Keep a Safe Distance from the Road
Whether you’re walking or waiting at the curb, always keep a safe distance from where vehicles will be passing by.
It’s dangerous to take drivers by surprise. Walk on sidewalks, cross at crosswalks, and use intersections by following all traffic signals. Never walk along the highway and stay out of zones that restrict pedestrians. These areas restrict you for your safety.
You need all your senses to be a safe pedestrian. Put your phone away and save your texts and calls for when you get to your destination. Do not be tempted to wear headphones or listen to music either. In all likelihood, you’ll hear a car before you see it.
Look Both Ways
We tell our kids this all the time, but it’s a good reminder for adults, too. Look left, right, and then left once again to make sure no traffic is coming as you cross the road.
Make Eye Contact with Drivers
This is one of the best way to make sure a driver has seen you. Any time you are crossing the road at an intersection where a driver is stopped, always make eye contact before you step into the road.
Never Assume that Drivers See You
It is dangerous to blindly trust traffic signals and assume that the walk signal means it’s safe. Once the pedestrian crossing signal is green, you should pause to look for cars.
Anticipate and Be Cautious
Always be extra cautious in areas where you know cars may be driving. You should be aware of where cars might be turning, backing out, or entering driveways. You should also give drivers extra time to see you and react when visibility is low or weather is bad.

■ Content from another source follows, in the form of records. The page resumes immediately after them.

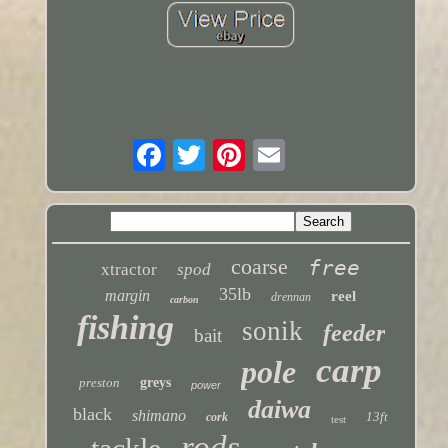
coarse
free
xtractor
spod
35lb
margin
reel
drennan
carbon
fishing
sonik
feeder
bait
carp
pole
preston
greys
power
daiwa
black
shimano
13ft
cork
test
rods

How Drivers Can Keep Pedestrians Safe
Follow All Traffic Signals
Traffic signals not only keep you safe, they help pedestrians anticipate where and when there will be cars moving on the road. Heeding all traffic signals and safety laws keeps everyone safe.
Never Drive While Tired or Impaired
Drowsy driving is extremely dangerous because it impacts your concentration and your reaction time. So does impaired driving, which is illegal.
Avoid Distractions While Driving
Put away your cell phone, turn down your music, and make sure pets are secure while you drive. These distractions could cause you not to see a pedestrian or to miss a traffic signal giving the pedestrian the right of way.
Use Your Lights When Visibility is Low
You should be doing this anyway, but it will certainly help the pedestrians sharing the road with you. Always use your lights at night, in bad weather, or other situations where visibility is low.
Be Extra Cautious in Areas with More Pedestrians
In areas with heavy foot traffic, slow down and pay extra attention. Work zones, school zones, and neighborhoods with lots of children see many preventable pedestrian crashes each year.
Make Eye Contact
When you encounter a pedestrian waiting to cross, make eye contact with them to be sure they see you and to let them know you see them. Be courteous and allow them to cross safely.
When in Doubt, Use Your Horn
If you realize a pedestrian is in danger and need to get their attention, use your horn. If they are wearing headphones or seem unaware of oncoming traffic, you may save their life.
Even if you primarily get places by driving, there will always be times where you are a pedestrian. When you’re driving, treat pedestrians with the same respect you’d like to see. When you’re traveling by foot, walk smart! Look up, look out, and always stay alert.